Monday, July 13, 2009

Fall of Empire or Trains, Planes and Automobiles

Lately I've been thinking about the rise and fall of empires. My interest in literature tends toward that of the British empire and its subsequent decline. There is an amazing and varied library of work that comes of the breaking of the English spirit and the rise of the spirits of its former colonies.
America... had such potential as an empire. When it was founded it was fresh, virginal and new. It was uncorrupted and unspoiled. There was food and resources in abundance. Forests rang with the wing beats of birds and plains roared with the hooves of bison. The skies were free and clear and blue. The wind whispered of hope.
But an old sewer bred new diseases. Along with hope came outdated ideas and fractured dreams. But despite this handicap, America thrived and became a world power. Into the 20th century it grew. In part I would attribute this to the expansion of the railroad. With it came the spread of ideas and the ability to communicate in a timely fashion. Riding the rails... you get a sense of a country and the people that inhabit it. Further, the economic and commercial abilities that came with it helped grow the country into an superpower with it's wealth of resources.
Even during the Great Depression, it was a big open country with the promise of a better life just around the next corner.
But then things soured. My guess was it was the invention of commercial air traffic. Business class spread the wealth. But travelling salesmen wanted consistency. There's a Denny's on every highway out of town. Every airport looks more of less the same. There are no particular wonders of creation at any easily reached destination. Somewhere in the skies between New York and LA you miss the fields and farms and people and the forests and children fishing shoeless under a shade tree and the hum from the earth that beats in all our breasts like the heart of humanity. You miss America. It becomes a homogeneous wasteland of Walmarts and McDonalds and airport lounges and graffiti decorated alleyways and garbage strewn highways and big screen TVs. All you remember is the rainbow wigged freak holding a sign on the sidewalk as being the only definition between one day and the next. You could go to sleep in Phoenix and wake up in Springfield and never know the difference. The rooms at the Holiday Inn in Indianapolis are exactly the same as the rooms at the Holiday Inn in Seattle like some kind of wormhole on earth that you'd never known you'd gone through but for the time difference. Art and music and culture have become a hodgepodge of crap. And no one gives a damn. While America still holds world power status, no one really seems to care what goes on over there. Ideas have gone sour but no one wants to import more milk. It's easier to take what they want than to pay for it, to nurture it and reap it.

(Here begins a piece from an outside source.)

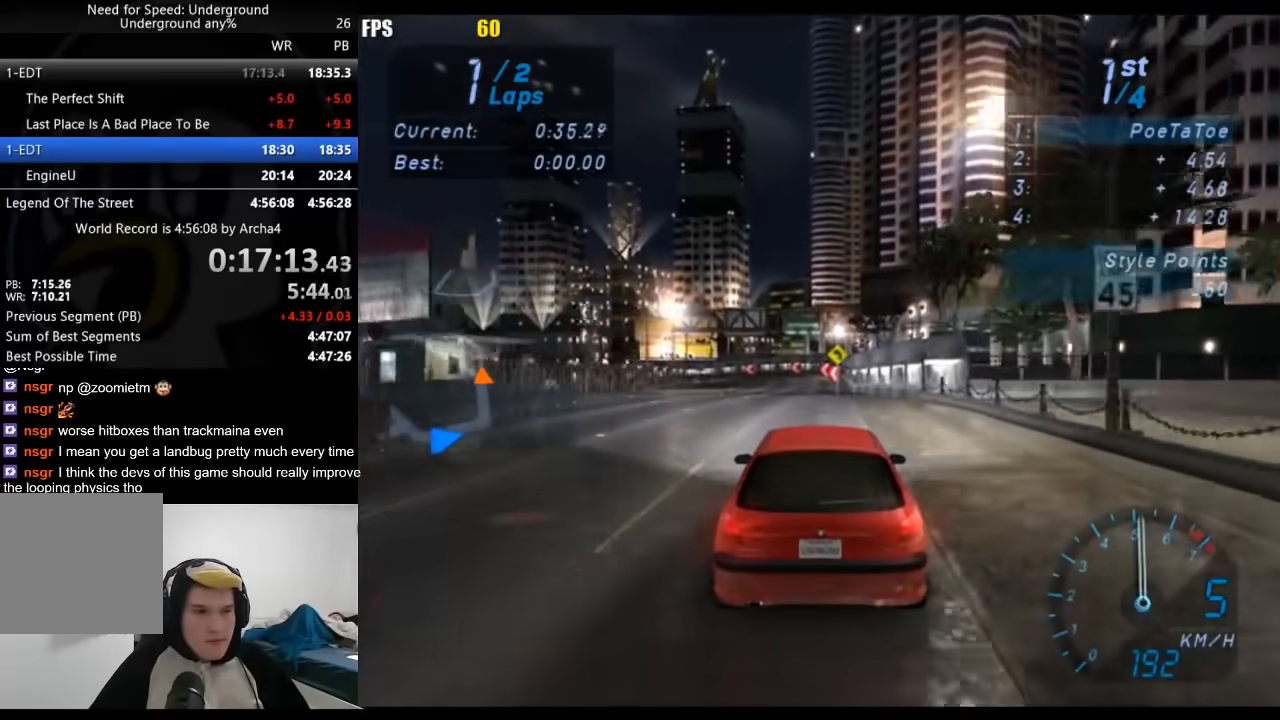
{"buttons": ["R2"], "left_stick": "center", "right_stick": "center", "events": [[283, "left_stick", "down-left"], [400, "left_stick", "center"]]}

No one learns from the fall of empires. They simply build new ones on the ruins of the old, building an impregnable fortress on quicksand. America is no longer a country. It's a stopping point on route to greater destinations. But in the end, all walls fall down.
The next great empire? I bet most of you said China. You'd be wrong. China might be making big business on the backs of foreigners, but it seems to have little interest in anything outside it's borders beyond money. The next great empire is.... drum roll please.... the Internet.

Violence and You

I have been rethinking my view that violence on TV and in video games is desensitizing toward violence in young people. I never believed it before and I don't believe it now. If anything, I think it is a lack of real violence in today's world that desensitizing. Let's face it, despite what you hear about on the evening news, you don't see a whole lot of real life violence in your daily routine, soccer moms notwithstanding.
In the old days, you got to see a lot of it. Daddy went off to war but the war was in the next field and you found his body surrounded by hundreds of other bodies later on that evening.
You used to butcher your own dinner.
Daddy had too much to drink and took his frustration at the world out on Mommy. Sadly, you might still encounter this.
These days you see it all through the TV. But it's distant. It's far away and over there and someone else. It's not a window or a picture frame. The bodies on the evening news are no different from those in the latest high octane thriller. They're somewhere else and that's movie makeup.
But that's precisely the point of desensitization, you might say. Maybe. But one imagines watching your father get cut to ribbons from across the battlefield might be a little more traumatic. And logic says you're far less likely to go out and kill someone if you're sitting around the living room playing the latest bloodbath FPS than if you're hopped up on PCP and getting into bar fights.
On a semi-related topic, I hear tell in the news that Canadian soldiers returning from Afghanistan are having difficulty readjusting to Western life. They're picking fights, assaulting strangers and wives and generally giving a bad impression of the very professional business of killing people. It seems the training the army provides is too good. The people that have been there and killed other and seen their friends die are disassociating from reality. Is Jack Bauer to blame for violence on the home front? Or are we? Of course, it could be those nasty terrorists.